Its name is a duplicate of the previous record, so in your example, it would be a 'www' Address record. In your example, the second '@ A' record does not need the '@'.
Your example with a CNAME is invalid, as a CNAME cannot have another record with the same name. As I recall, older versions of BIND only warned about this, but newer ones won't load a zone with these errors.

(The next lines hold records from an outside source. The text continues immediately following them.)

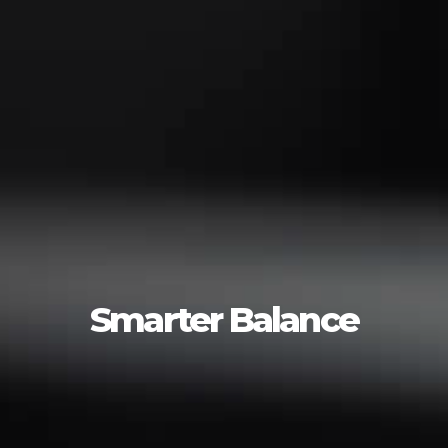
Smarter Balance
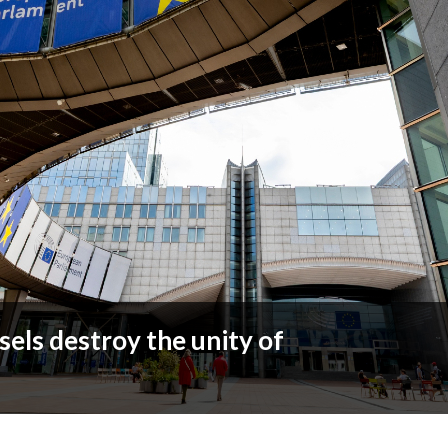
sels destroy the unity of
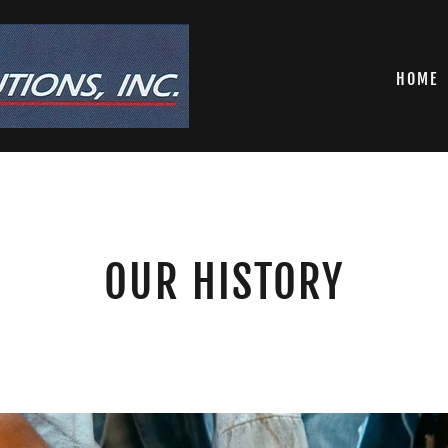
HOME
OUR HISTORY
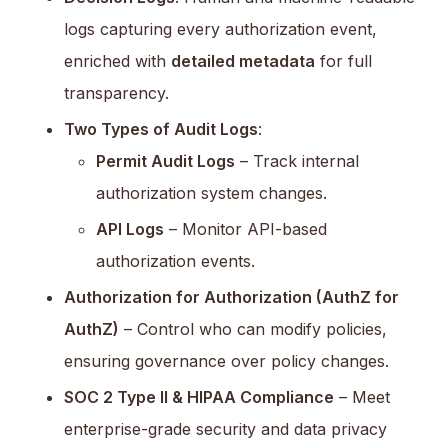
logs capturing every authorization event,
enriched with
detailed metadata
for full
transparency.
Two Types of Audit Logs
:
Permit Audit Logs
– Track internal
authorization system changes.
API Logs
– Monitor API-based
authorization events.
Authorization for Authorization (AuthZ for
AuthZ)
– Control who can modify policies,
ensuring governance over policy changes.
SOC 2 Type II & HIPAA Compliance
– Meet
enterprise-grade security and data privacy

Other types of records are valid - that's how you add multiple addresses for names (client-based DNS round-robin), or multiple (primary, secondary, and tertiary) MX or NS records for domains, for example.
$TTL 120
$ORIGIN mywebsite.com.
@ NS mynameserver.com.
@ A 112.134.156.178
www CNAME mywebsite.com. ; Invalid, CNAME cannot share with an A record
www A 111.122.133.144
file CNAME mywebsite.com. ; Alias of www.mywebsite.com.

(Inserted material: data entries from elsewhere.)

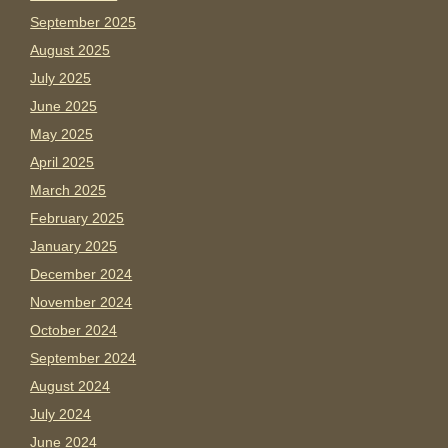
September 2025
August 2025
July 2025
June 2025
May 2025
April 2025
March 2025
February 2025
January 2025
December 2024
November 2024
October 2024
September 2024
August 2024
July 2024
June 2024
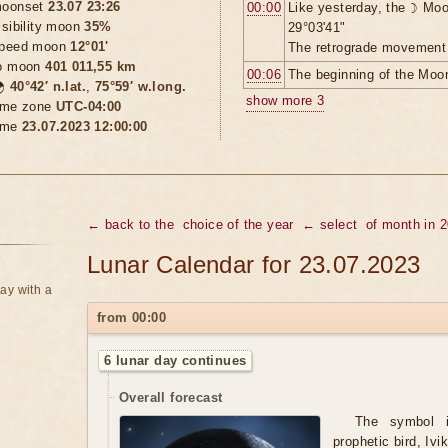
oonset
23.07 23:26
00:00
Like yesterday, the ☽ Moo
isibility moon
35%
29°03'41"
peed moon
12°01'
The retrograde movement 
o moon
401 011,55 km
00:06
The beginning of the Moon

40°42′ n.lat.
,
75°59′ w.long.
show more 3
ime zone
UTC-04:00
ime
23.07.2023 12:00:00
← back to the
choice of the year
← select
of month in 
Lunar Calendar for 23.07.2023
ay with a
from 00:00
6 lunar day continues
Overall forecast
The symbol 
prophetic bird, Ivik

What you should see in zones is similar to this:
$TTL 86400
$ORIGIN example.com.
; nameservers in another domain - must point at A records
@ NS ns1.example.net.
NS ns2.example.net.
; mail hosted elsewhere - must be A records
MX 10 mail.example.net.
MX 20 backupmail.example.net.
; web farm - nameserver will return both A
; records when requested and client will alternate between them
www A 192.0.2.200
A 192.0.2.201
; points at www.example.com. - in this case both CNAME (www.example.com.
; and A records (192.0.2.200, 192.0.2.201) should be in the response returned.